• [EXERCISE] Could you repeat the listing exactly, leaving out the pictures?

• [DATA EXCERPT]

======

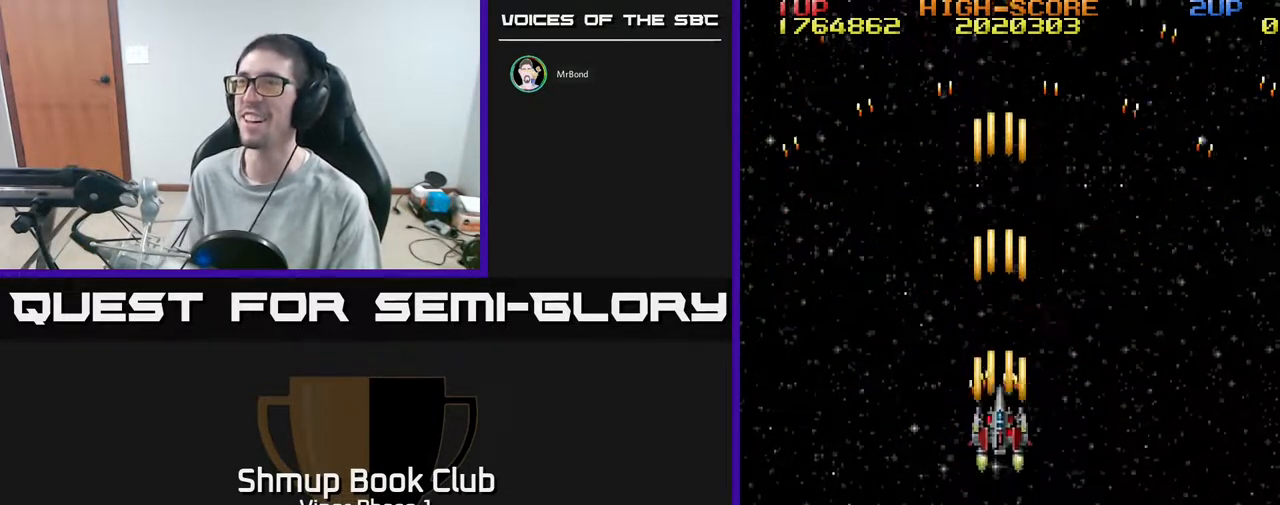
{"buttons": ["A"], "left_stick": "center", "events": []}
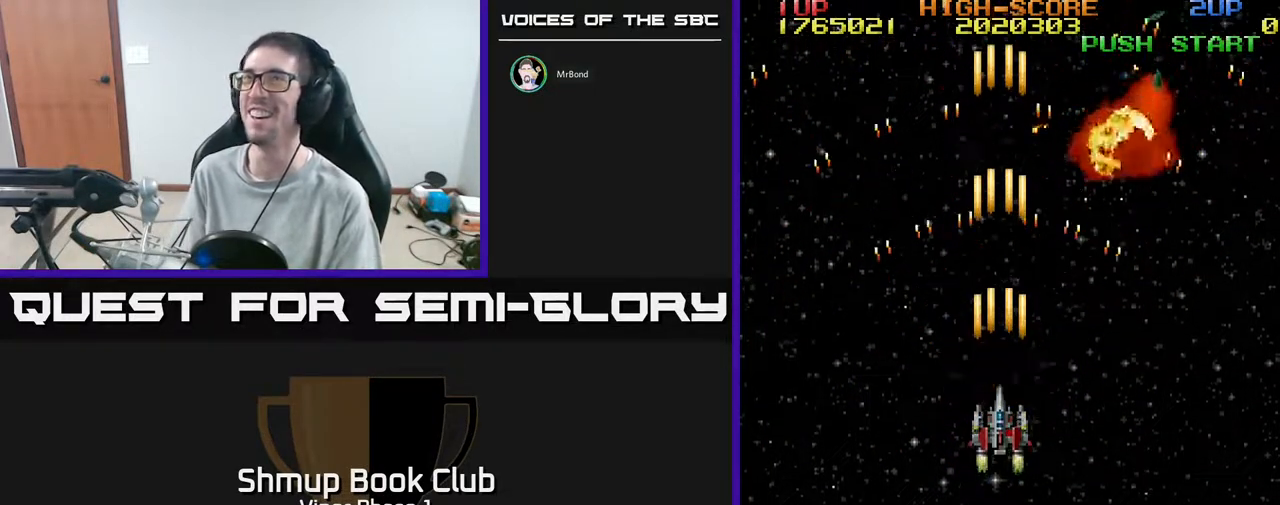
{"buttons": ["A", "DPAD_LEFT"], "left_stick": "center", "events": [[33, "DPAD_DOWN", "down"], [367, "DPAD_LEFT", "down"], [400, "DPAD_DOWN", "up"]]}
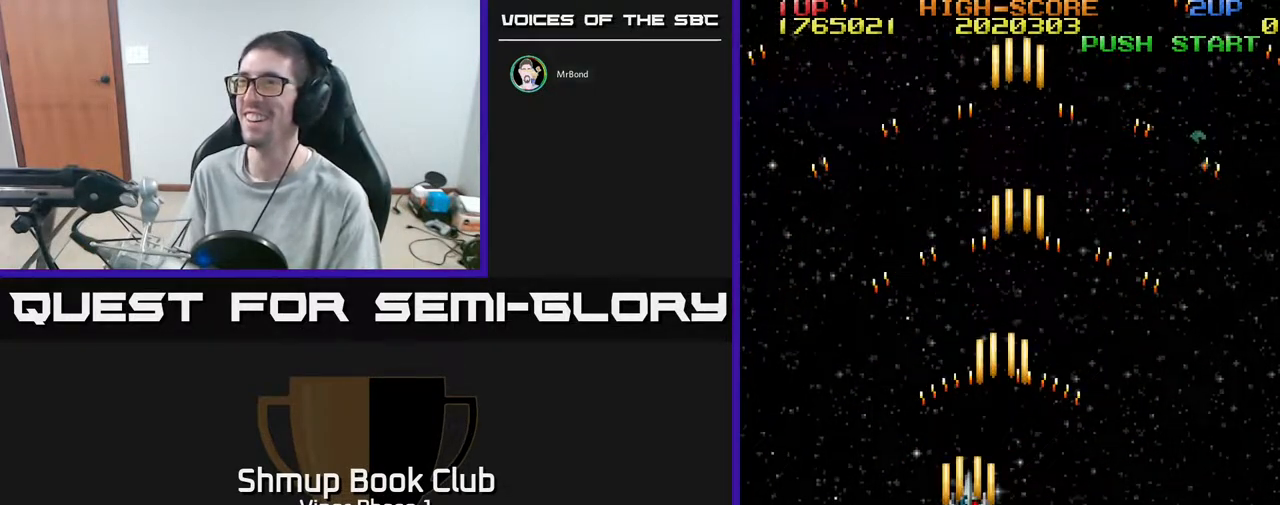
{"buttons": ["A"], "left_stick": "center", "events": [[33, "DPAD_LEFT", "up"], [217, "DPAD_RIGHT", "down"], [350, "DPAD_RIGHT", "up"]]}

======

• [REPLY]
{"buttons": ["A"], "left_stick": "center", "events": []}
{"buttons": ["A", "DPAD_LEFT"], "left_stick": "center", "events": [[33, "DPAD_DOWN", "down"], [367, "DPAD_LEFT", "down"], [400, "DPAD_DOWN", "up"]]}
{"buttons": ["A"], "left_stick": "center", "events": [[33, "DPAD_LEFT", "up"], [217, "DPAD_RIGHT", "down"], [350, "DPAD_RIGHT", "up"]]}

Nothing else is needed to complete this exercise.